Sebuah terobosan medis baru dalam dunia obstetri dilaporkan mampu memberikan dampak positif bagi kesehatan ibu dan bayi. Berdasarkan hasil analisis dari uji coba PRIME, penggunaan tes PreTRM yang dikembangkan oleh Sera Prognostics terbukti efektif menurunkan kebutuhan rawat inap di Unit Perawatan Intensif Neonatal (NICU) sebesar 22 persen, khususnya pada kelompok ibu yang menjalani kehamilan pertama.

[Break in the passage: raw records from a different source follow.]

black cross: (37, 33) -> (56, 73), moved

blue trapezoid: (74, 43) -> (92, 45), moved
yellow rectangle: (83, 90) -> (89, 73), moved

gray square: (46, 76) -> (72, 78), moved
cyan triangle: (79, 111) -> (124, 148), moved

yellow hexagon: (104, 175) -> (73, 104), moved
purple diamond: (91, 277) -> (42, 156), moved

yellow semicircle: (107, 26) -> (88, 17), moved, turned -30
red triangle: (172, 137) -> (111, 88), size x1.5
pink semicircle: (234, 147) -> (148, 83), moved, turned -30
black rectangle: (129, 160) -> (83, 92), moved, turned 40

Selama ini, pemantauan kehamilan bagi ibu baru menjadi tantangan tersendiri bagi tenaga medis karena absennya data riwayat kehamilan sebelumnya. Tes PreTRM hadir sebagai solusi diagnostik berbasis biomarker yang mampu mengidentifikasi potensi risiko komplikasi sejak dini. Kemampuan deteksi preventif ini memungkinkan intervensi medis yang lebih cepat dan tepat sasaran.

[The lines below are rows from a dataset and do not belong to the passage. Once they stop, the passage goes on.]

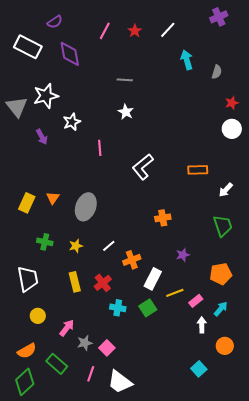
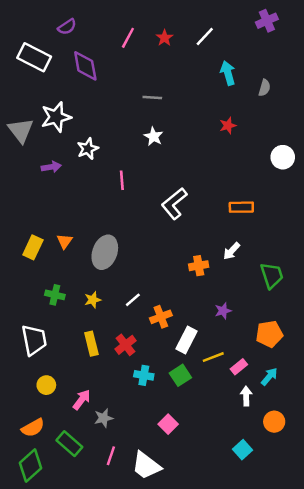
red star: (232, 103) -> (228, 126), moved
purple arrow: (42, 137) -> (51, 167), turned -70
white arrow: (226, 190) -> (232, 251), moved
pink square: (107, 348) -> (168, 424), moved

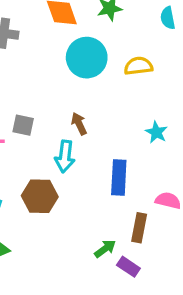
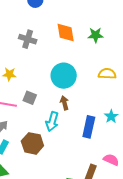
cyan circle: (87, 58) -> (64, 76), moved
blue rectangle: (119, 178) -> (89, 127), moved

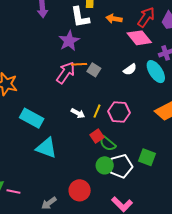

Selain memberikan manfaat klinis yang krusial bagi keselamatan bayi baru lahir, implementasi tes ini juga diproyeksikan mampu menekan biaya kesehatan secara nasional. Dengan menurunnya angka pasien yang memerlukan perawatan intensif di NICU, sistem kesehatan dapat mengalokasikan sumber daya secara lebih efisien, terutama bagi populasi yang selama ini memiliki keterbatasan akses terhadap layanan kesehatan.

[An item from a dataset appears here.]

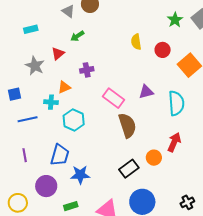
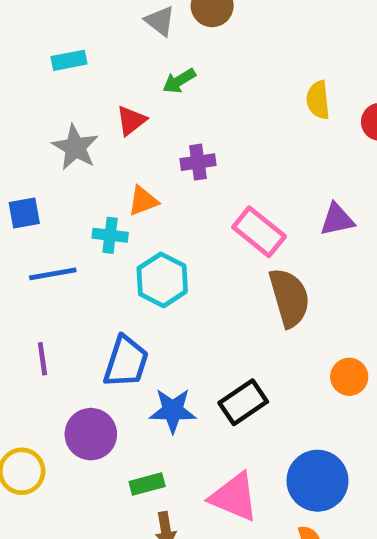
black rectangle: (129, 169) -> (243, 402), moved

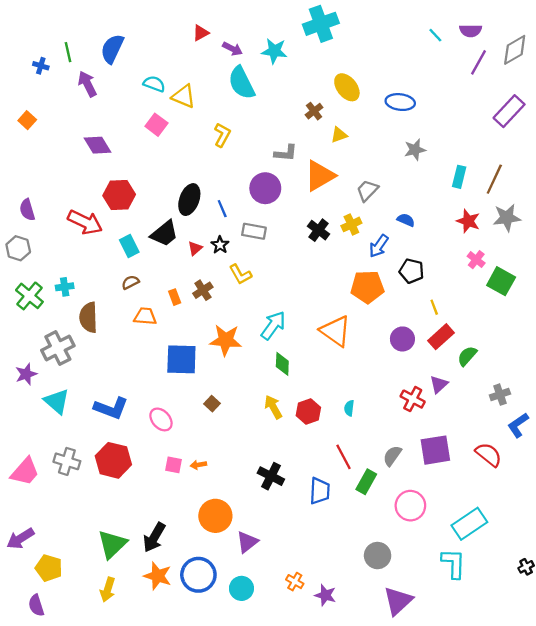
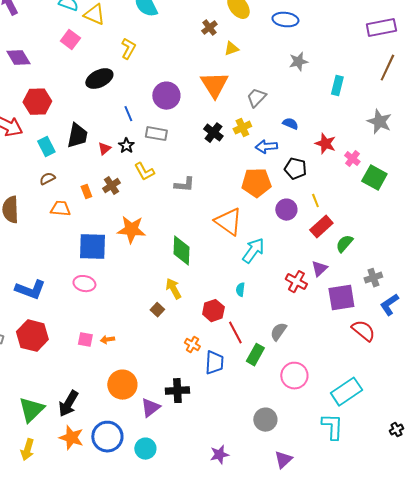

Hasil studi ini kini tengah mendorong wacana adopsi skrining biomarker sebagai standar pelayanan kehamilan rutin. Langkah ini diharapkan tidak hanya memperbaiki luaran kesehatan neonatal jangka panjang, tetapi juga meringankan beban finansial keluarga dan penyedia layanan kesehatan dalam menghadapi biaya perawatan medis yang terus meningkat.